What is Autism Spectrum Disorder?
Autism Spectrum Disorder is a term often used as an umbrella term for Pervasive Developmental Disorders as listed in the Diagnostic and Statistical Manual for mental disorders 4th Edition, Text revised (). Autism can be seen as a spectrum on which each individual that has it is somewhere on a continuum including Autistic disorder, PDD-NOS, Asperger’s disorder, Rett’s disorder and Childhood integrative disorder, as seen in the picture below.
Pervasive Developmental Disorders
Autism is a lifelong developmental disability whereby those affected display difficulties in the following 4 areas (By some referred to as the “Quadrant of Autism”)
1. Communication and language difficulties
* People with autism often have a language delay or total lack of language. They often lack communicative intent, and those with adequate speech struggle to initiate or sustain a conversation with others.

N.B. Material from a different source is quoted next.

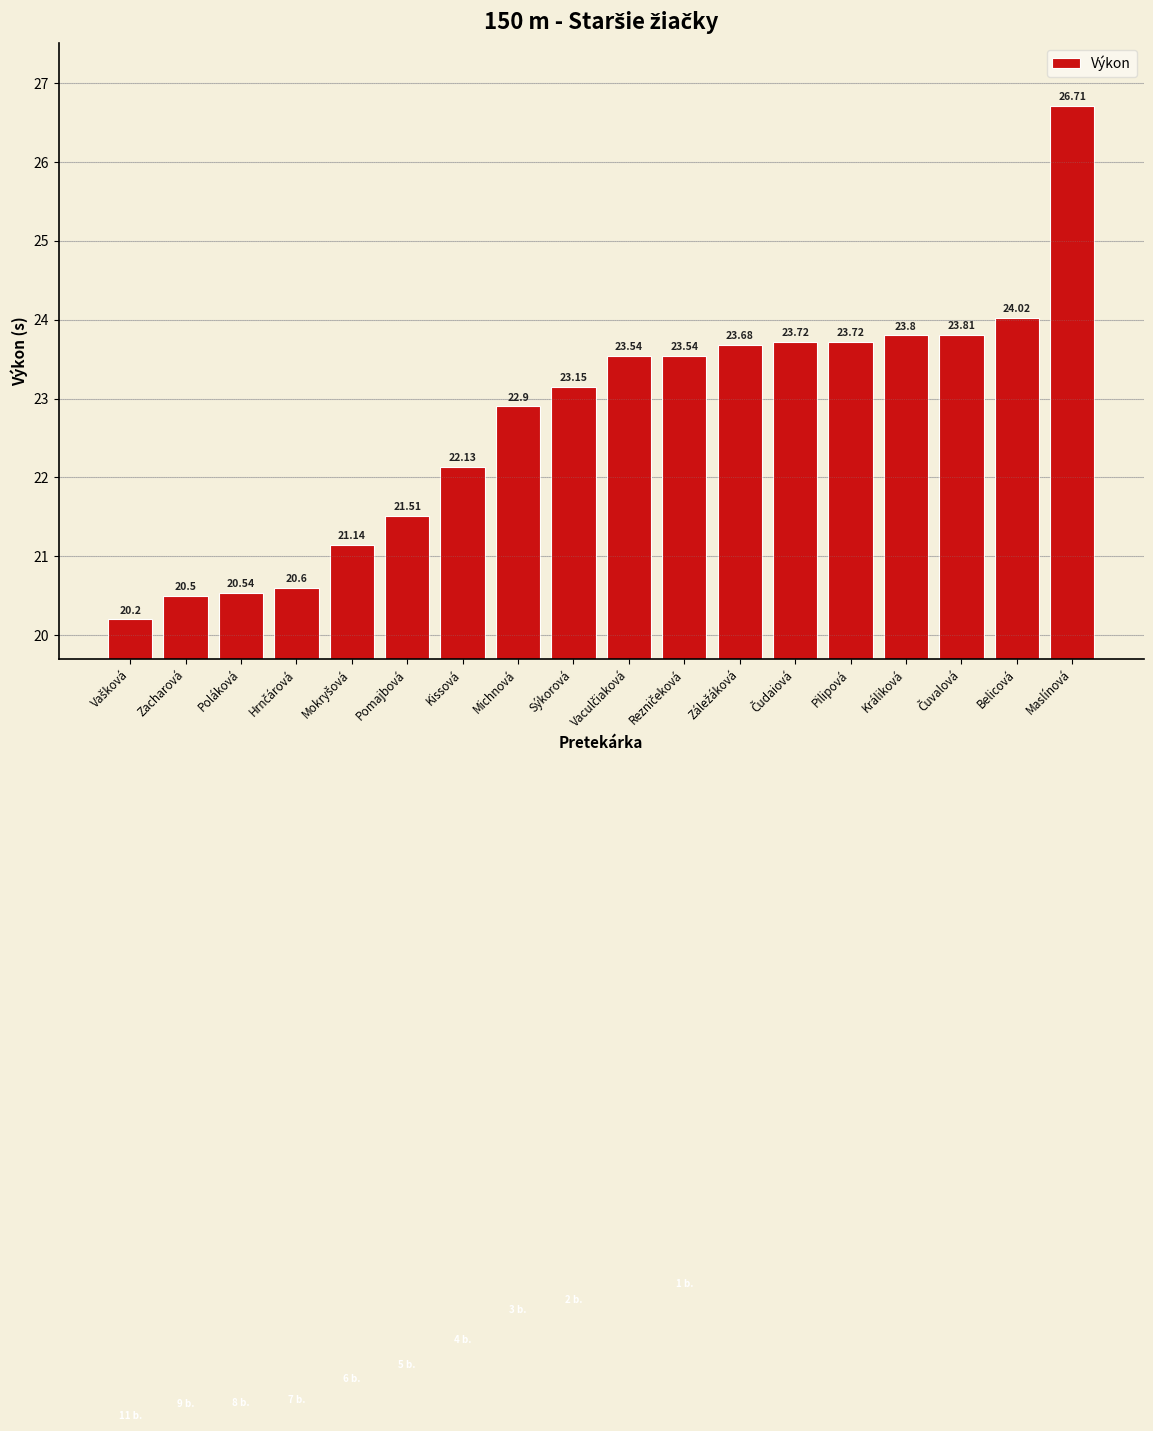

Are the bars horizontal?

No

2. Difficulties in relating to other people
* People with autism often do not make eye contact and struggles to develop peer relationships or seeking enjoyment with others. For instance, they do not like participating in simple social play or games and prefer solitary activities.

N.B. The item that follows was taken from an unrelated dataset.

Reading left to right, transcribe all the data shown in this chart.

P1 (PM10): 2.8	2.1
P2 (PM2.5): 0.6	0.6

3. A narrow restricted repertoire of thinking and behaviour
* People with autism often have a preoccupation with one or more stereotyped and restricted patterns of interest and find it difficult if there is a change in routine. They like predictability throughout their day as this lessens their anxiety. Stereotyped and repetitive motor mannerisms are also often prevalent.
4. Difficulties with sensory integration
* Sensory integration refers to how people use the information provided by all the sensations coming from within the body and from the external environment. People with autism either have hyper sensitive sensory systems or hypo-sensitive.
Although statistics about the prevalence of Autism varies, Autism Western Cape estimates that 1 in 86 children in South Africa under the age of 6 years are affected by it. Autism is 4 times more prevalent in boys than in girls.